Excerpt from 2nd Circuit Court decision in NSA call records program case.

4. The importance of adversarial review. The court recognized that public, adversarial litigation concerning the lawfulness of this spying program was vitally important to its decision — and it drew a direct contrast to the secret, one-sided proceedings that occur in the Foreign Intelligence Surveillance Court.

The FISC operates in near-total secrecy, in which it almost always hears only from the government. It oversees a wide variety of broad surveillance programs without any public participation or input, approving a body of secret law that has no place in a democracy. This decision affirms the role that federal courts — and the public — have in overseeing practices with such sweeping constitutional implications.

5. The congressional reforms under consideration just don’t cut it. Ahead of Section 215’s sunset on June 1, Sen. Majority Leader Mitch McConnell (R-Ky.) is trying to push through a straight reauthorization of the provision, extending its life by another five years. After today’s decision came down, he took to the floor to defend the program — a position altogether at odds with the appeals court decision, with the conclusions of multiple executive-branch review groups who found the program hasn’t been effective in stopping terrorism, and with the clear consensus that supports far-reaching surveillance reform. Another bill in play (which the ACLU neither supports nor opposes), the USA Freedom Act of 2015, doesn’t go nearly far enough, most notably in ensuring that the government cannot engage in broad collection of innocent Americans’ private information.

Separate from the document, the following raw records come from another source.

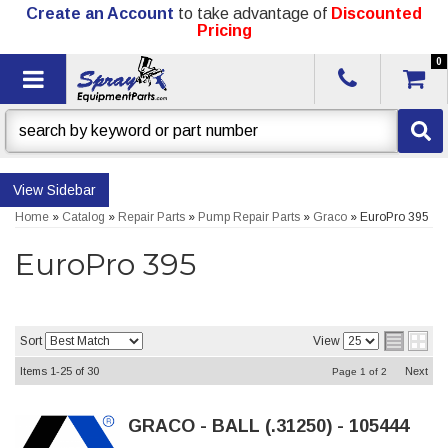
Create an Account
to take advantage of
Discounted
Pricing
0
Toggle navigation
Sidebar
Home
»
Catalog
»
Repair Parts
»
Pump Repair Parts
»
Graco
»
EuroPro 395
EuroPro 395
Sort
View
Items
1-
25
of
30
Next
Page
1
of
2
GRACO - BALL (.31250) - 105444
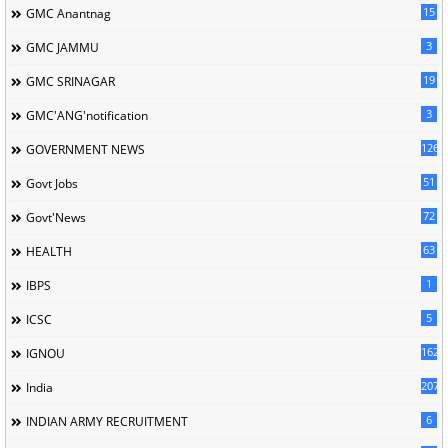
15
GMC Anantnag
3
GMC JAMMU
19
GMC SRINAGAR
3
GMC'ANG'notification
126
GOVERNMENT NEWS
51
Govt Jobs
72
Govt'News
63
HEALTH
1
IBPS
5
ICSC
162
IGNOU
207
India
6
INDIAN ARMY RECRUITMENT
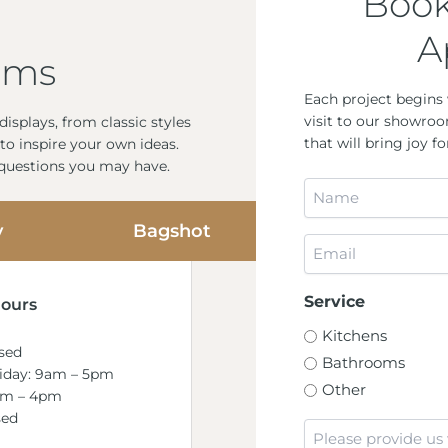
Book
A
oms
Each project begins 
visit to our showroo
isplays, from classic styles
that will bring joy 
to inspire your own ideas.
 questions you may have.
Name
*
y
Bagshot
Email
*
Service
ours
Kitchens
sed
Bathrooms
riday: 9am – 5pm
Other
am – 4pm
sed
Message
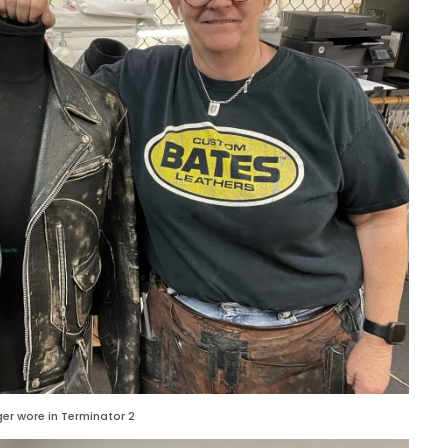
er wore in Terminator 2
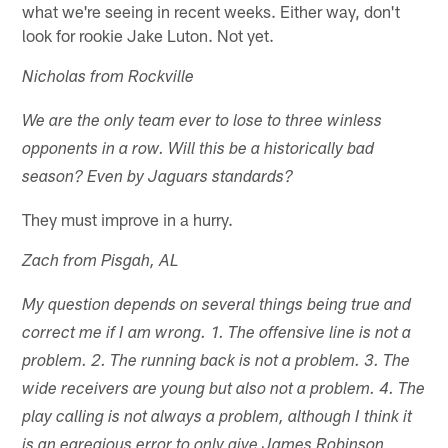
what we're seeing in recent weeks. Either way, don't
look for rookie Jake Luton. Not yet.
Nicholas from Rockville
We are the only team ever to lose to three winless
opponents in a row. Will this be a historically bad
season? Even by Jaguars standards?
They must improve in a hurry.
Zach from Pisgah, AL
My question depends on several things being true and
correct me if I am wrong. 1. The offensive line is not a
problem. 2. The running back is not a problem. 3. The
wide receivers are young but also not a problem. 4. The
play calling is not always a problem, although I think it
is an egregious error to only give James Robinson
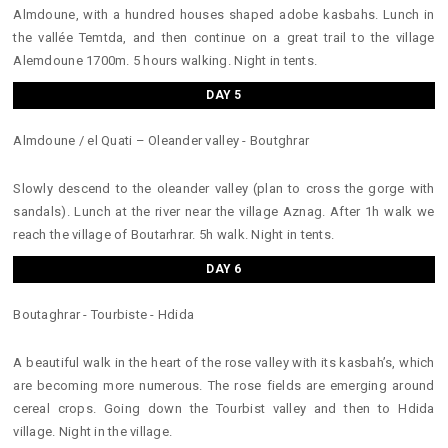
Almdoune, with a hundred houses shaped adobe kasbahs. Lunch in
the vallée Temtda, and then continue on a great trail to the village
Alemdoune 1700m. 5 hours walking. Night in tents.
DAY 5
Almdoune / el Quati – Oleander valley - Boutghrar
Slowly descend to the oleander valley (plan to cross the gorge with
sandals). Lunch at the river near the village Aznag. After 1h walk we
reach the village of Boutarhrar. 5h walk. Night in tents.
DAY 6
Boutaghrar - Tourbiste - Hdida
A beautiful walk in the heart of the rose valley with its kasbah’s, which
are becoming more numerous. The rose fields are emerging around
cereal crops. Going down the Tourbist valley and then to Hdida
village. Night in the village.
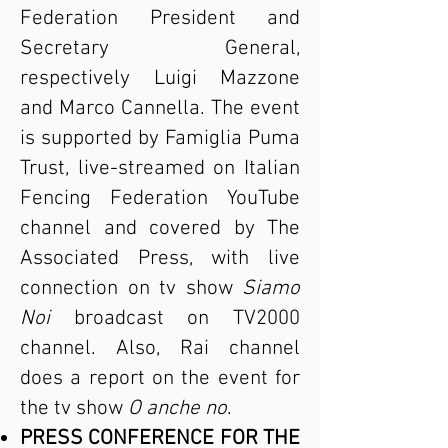
Federation President and
Secretary General,
respectively Luigi Mazzone
and Marco Cannella. The event
is supported by Famiglia Puma
Trust, live-streamed on Italian
Fencing Federation YouTube
channel and covered by The
Associated Press, with live
connection on tv show
Siamo
Noi
broadcast on TV2000
channel. Also, Rai channel
does a report on the event for
the tv show
O anche no
.
PRESS CONFERENCE FOR THE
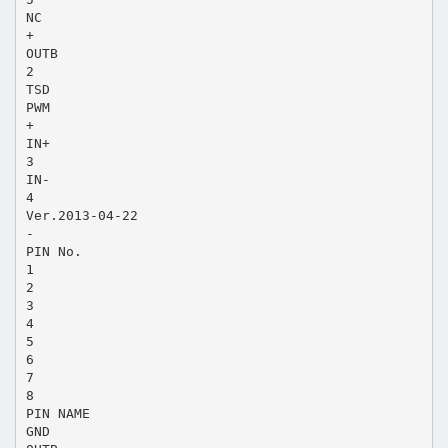
NC
+
OUTB
2
TSD
PWM
+
IN+
3
IN-
4
Ver.2013-04-22
-
PIN No.
1
2
3
4
5
6
7
8
PIN NAME
GND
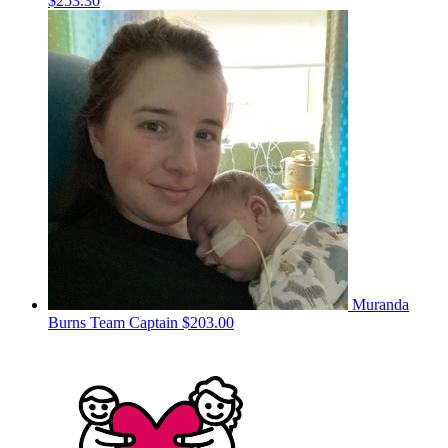
$253.30
Muranda
Burns
Team Captain
$203.00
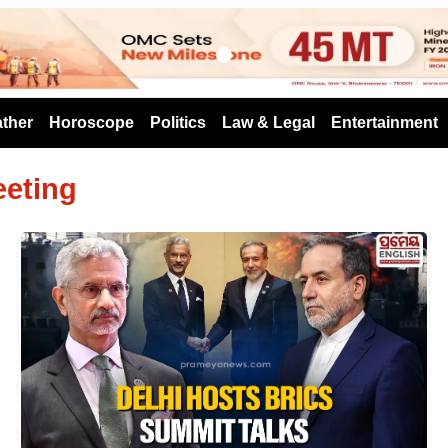
s
ther
Horoscope
Politics
Law & Legal
Entertainment
eeting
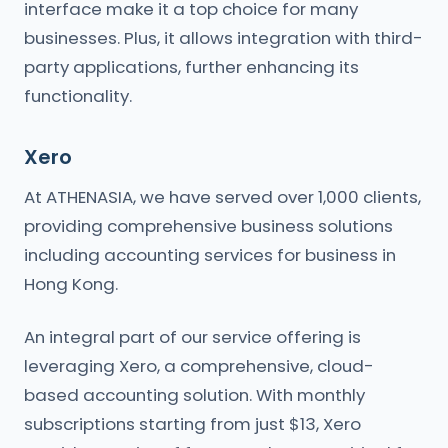
interface make it a top choice for many
businesses. Plus, it allows integration with third-
party applications, further enhancing its
functionality.
Xero
At ATHENASIA, we have served over 1,000 clients,
providing comprehensive business solutions
including accounting services for business in
Hong Kong.
An integral part of our service offering is
leveraging Xero, a comprehensive, cloud-
based accounting solution. With monthly
subscriptions starting from just $13, Xero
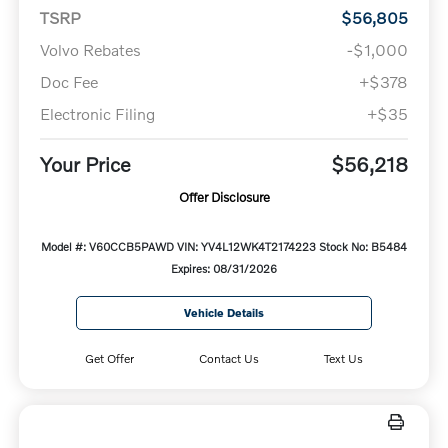
TSRP
$56,805
Volvo Rebates
-$1,000
Doc Fee
+$378
Electronic Filing
+$35
Your Price
$56,218
Offer Disclosure
Model #: V60CCB5PAWD
VIN: YV4L12WK4T2174223
Stock No: B5484
Expires: 08/31/2026
Vehicle Details
Get Offer
Contact Us
Text Us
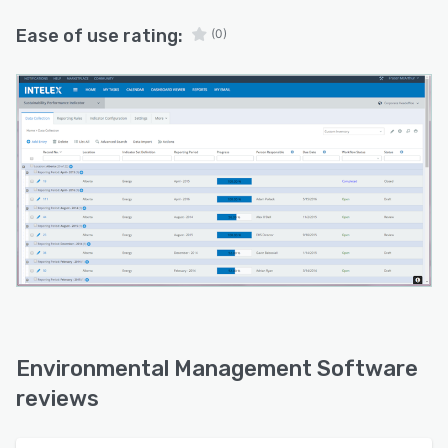
Ease of use rating:
(0)
Environmental Management Software
reviews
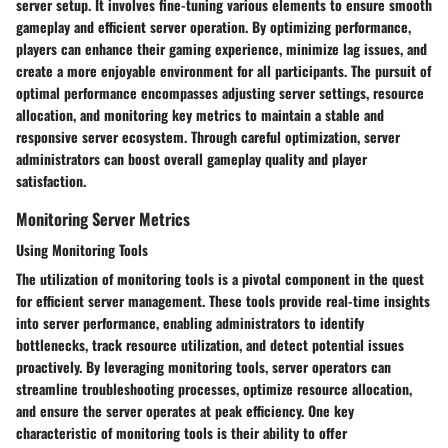
server setup. It involves fine-tuning various elements to ensure smooth
gameplay and efficient server operation. By optimizing performance,
players can enhance their gaming experience, minimize lag issues, and
create a more enjoyable environment for all participants. The pursuit of
optimal performance encompasses adjusting server settings, resource
allocation, and monitoring key metrics to maintain a stable and
responsive server ecosystem. Through careful optimization, server
administrators can boost overall gameplay quality and player
satisfaction.
Monitoring Server Metrics
Using Monitoring Tools
The utilization of monitoring tools is a pivotal component in the quest
for efficient server management. These tools provide real-time insights
into server performance, enabling administrators to identify
bottlenecks, track resource utilization, and detect potential issues
proactively. By leveraging monitoring tools, server operators can
streamline troubleshooting processes, optimize resource allocation,
and ensure the server operates at peak efficiency. One key
characteristic of monitoring tools is their ability to offer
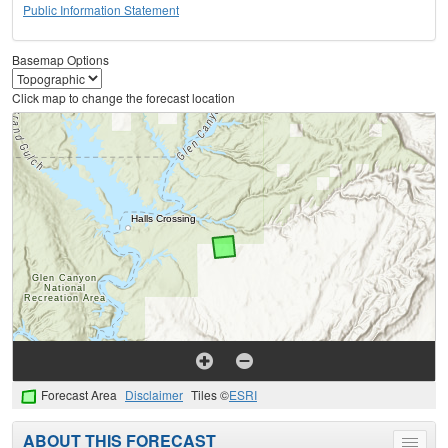
Public Information Statement
Basemap Options
Click map to change the forecast location
Forecast Area
Disclaimer
Tiles ©
ESRI
ABOUT THIS FORECAST
Toggle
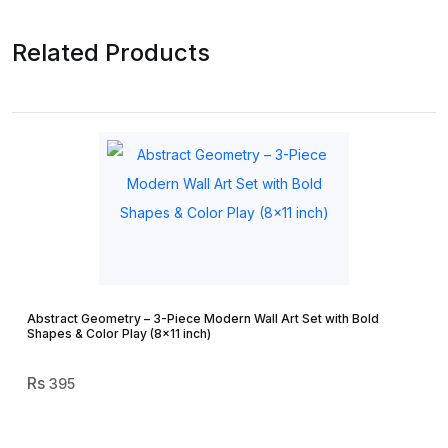
Related Products
Abstract Geometry – 3-Piece Modern Wall Art Set with Bold
Shapes & Color Play (8×11 inch)
395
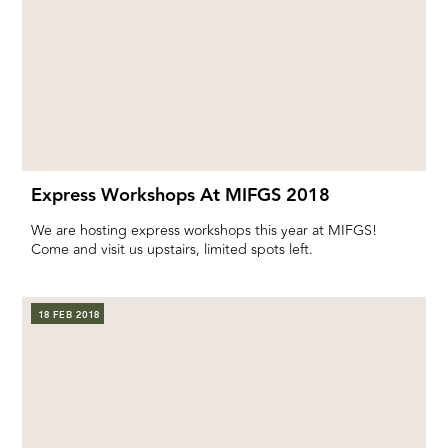
Express Workshops At MIFGS 2018
We are hosting express workshops this year at MIFGS!
Come and visit us upstairs, limited spots left.
18 FEB 2018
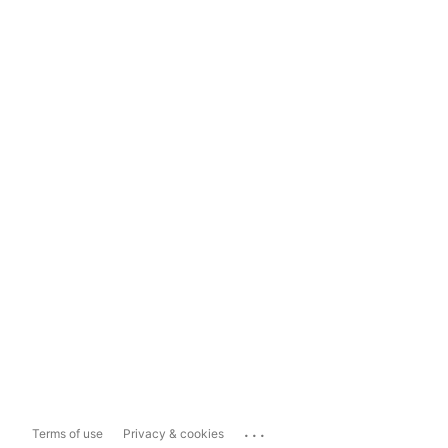
...
Terms of use
Privacy & cookies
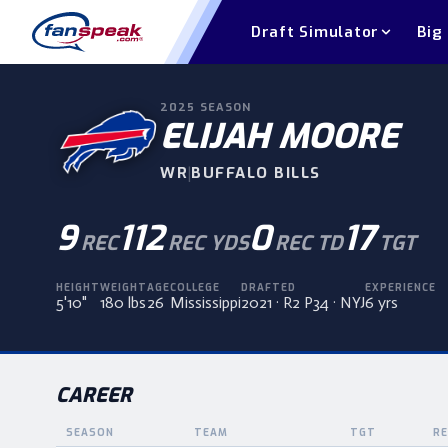
Draft Simulator
Big
2025
SEASON
ELIJAH MOORE
WR
|
BUFFALO BILLS
9
112
0
17
REC
REC YDS
REC TD
TGT
HEIGHT
WEIGHT
AGE
COLLEGE
DRAFTED
EXPERIENCE
5'10"
180 lbs
26
Mississippi
2021 · R2 P34 · NYJ
6 yrs
CAREER
SEASON
TEAM
TGT
RE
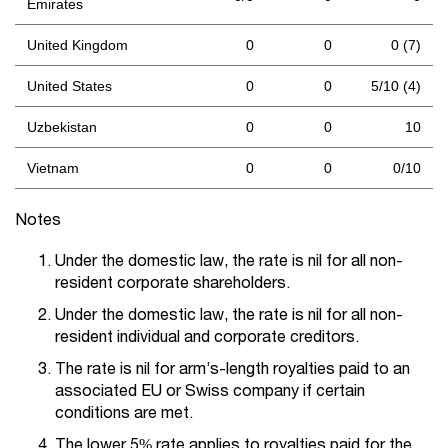
Emirates
United Kingdom
0
0
0 (7)
United States
0
0
5/10 (4)
Uzbekistan
0
0
10
Vietnam
0
0
0/10
Notes
Under the domestic law, the rate is nil for all non-
resident corporate shareholders.
Under the domestic law, the rate is nil for all non-
resident individual and corporate creditors.
The rate is nil for arm’s-length royalties paid to an
associated EU or Swiss company if certain
conditions are met.
The lower 5% rate applies to royalties paid for the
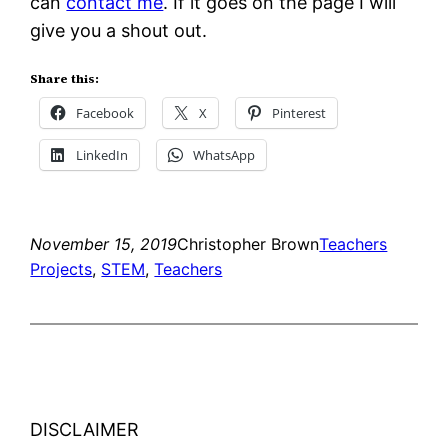
can
contact me
. If it goes on the page I will
give you a shout out.
Share this:
Facebook
X
Pinterest
LinkedIn
WhatsApp
November 15, 2019
Christopher Brown
Teachers
Projects
, 
STEM
, 
Teachers
DISCLAIMER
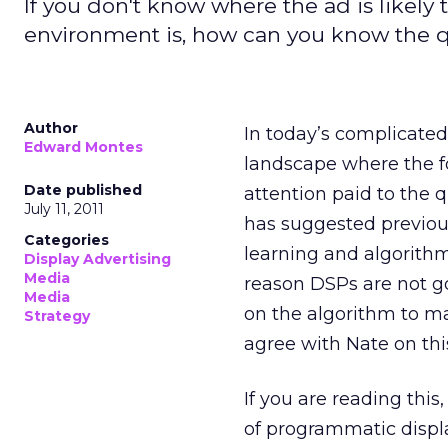
If you don't know where the ad is likely
environment is, how can you know the qu
Author
In today’s complicate
Edward Montes
landscape where the fo
Date published
attention paid to the 
July 11, 2011
has suggested previous
Categories
learning and algorith
Display Advertising
Media
reason DSPs are not goo
Media
on the algorithm to ma
Strategy
agree with Nate on this
If you are reading thi
of programmatic displ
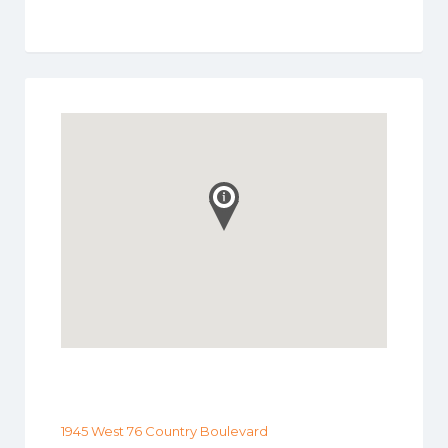
1945 West 76 Country Boulevard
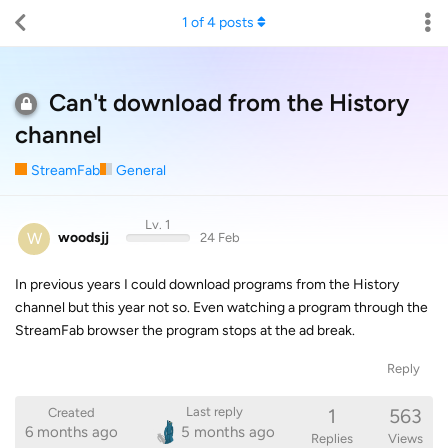
1
of
4
posts
Can't download from the History
channel
StreamFab
General
Lv. 1
W
woodsjj
24 Feb
In previous years I could download programs from the History
channel but this year not so. Even watching a program through the
StreamFab browser the program stops at the ad break.
Reply
1
563
Last reply
Created
6 months ago
5 months ago
Replies
Views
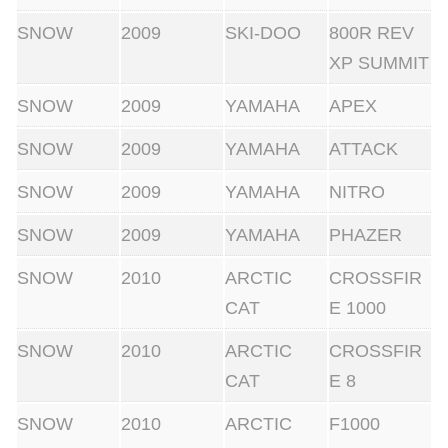
SNOW
2009
SKI-DOO
800R REV
XP SUMMIT
SNOW
2009
YAMAHA
APEX
SNOW
2009
YAMAHA
ATTACK
SNOW
2009
YAMAHA
NITRO
SNOW
2009
YAMAHA
PHAZER
SNOW
2010
ARCTIC
CROSSFIR
CAT
E 1000
SNOW
2010
ARCTIC
CROSSFIR
CAT
E 8
SNOW
2010
ARCTIC
F1000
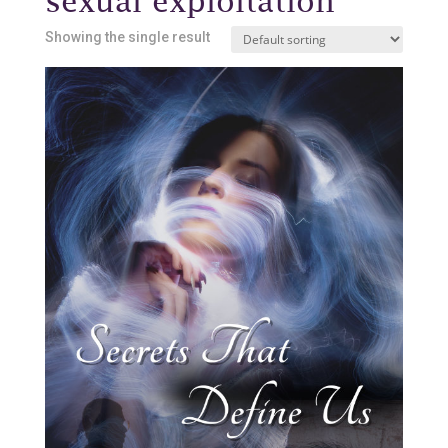
sexual exploitation
Showing the single result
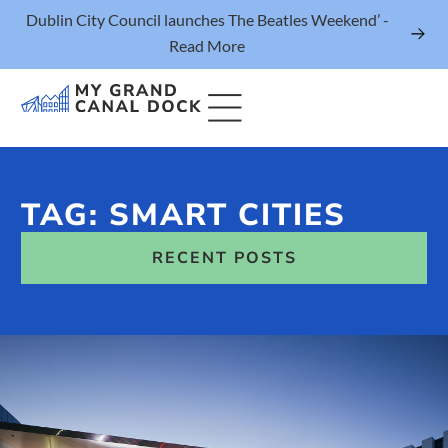
Dublin City Council launches The Beatles Weekend’ -
Read More
TAG: SMART CITIES
Things to Do
RECENT POSTS
Events
Eat & Drink
The Marker Dublin Hotel
Grand Canal Dock News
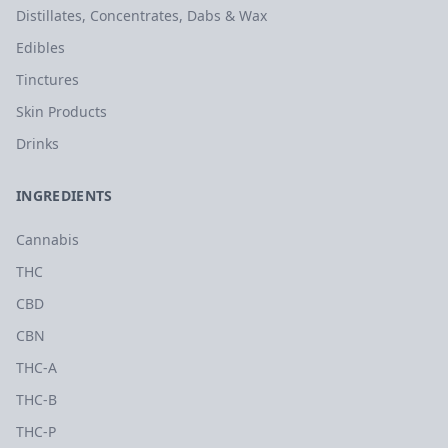
Distillates, Concentrates, Dabs & Wax
Edibles
Tinctures
Skin Products
Drinks
INGREDIENTS
Cannabis
THC
CBD
CBN
THC-A
THC-B
THC-P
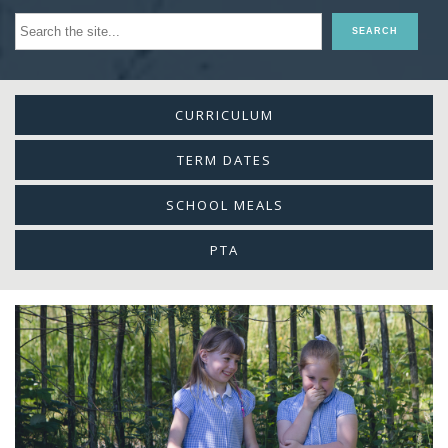
CURRICULUM
TERM DATES
SCHOOL MEALS
PTA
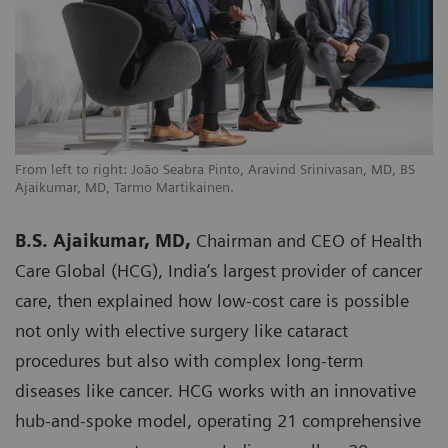
From left to right: João Seabra Pinto, Aravind Srinivasan, MD, BS
Ajaikumar, MD, Tarmo Martikainen.
B.S. Ajaikumar, MD,
Chairman and CEO of Health
Care Global (HCG), India’s largest provider of cancer
care, then explained how low-cost care is possible
not only with elective surgery like cataract
procedures but also with complex long-term
diseases like cancer. HCG works with an innovative
hub-and-spoke model, operating 21 comprehensive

We didn’t do this alone. Members of Congress — Rep. James Sensenbrenner (R-Wisc.) and Sen. Ron Wyden (D-Ore.) among them — have played an instrumental role in the fight for surveillance reform. Along with a number of organizations and experts, including the NRA, they filed amicus briefs on the ACLU’s behalf and championed the cause in Congress.

We hope that today’s ruling prompts Congress to consider and enact legislation that’s more robust than what’s currently on the table. Short of that, we continue to believe that Congress should seize the June 1 expiration date as an opportunity to let Section 215 die.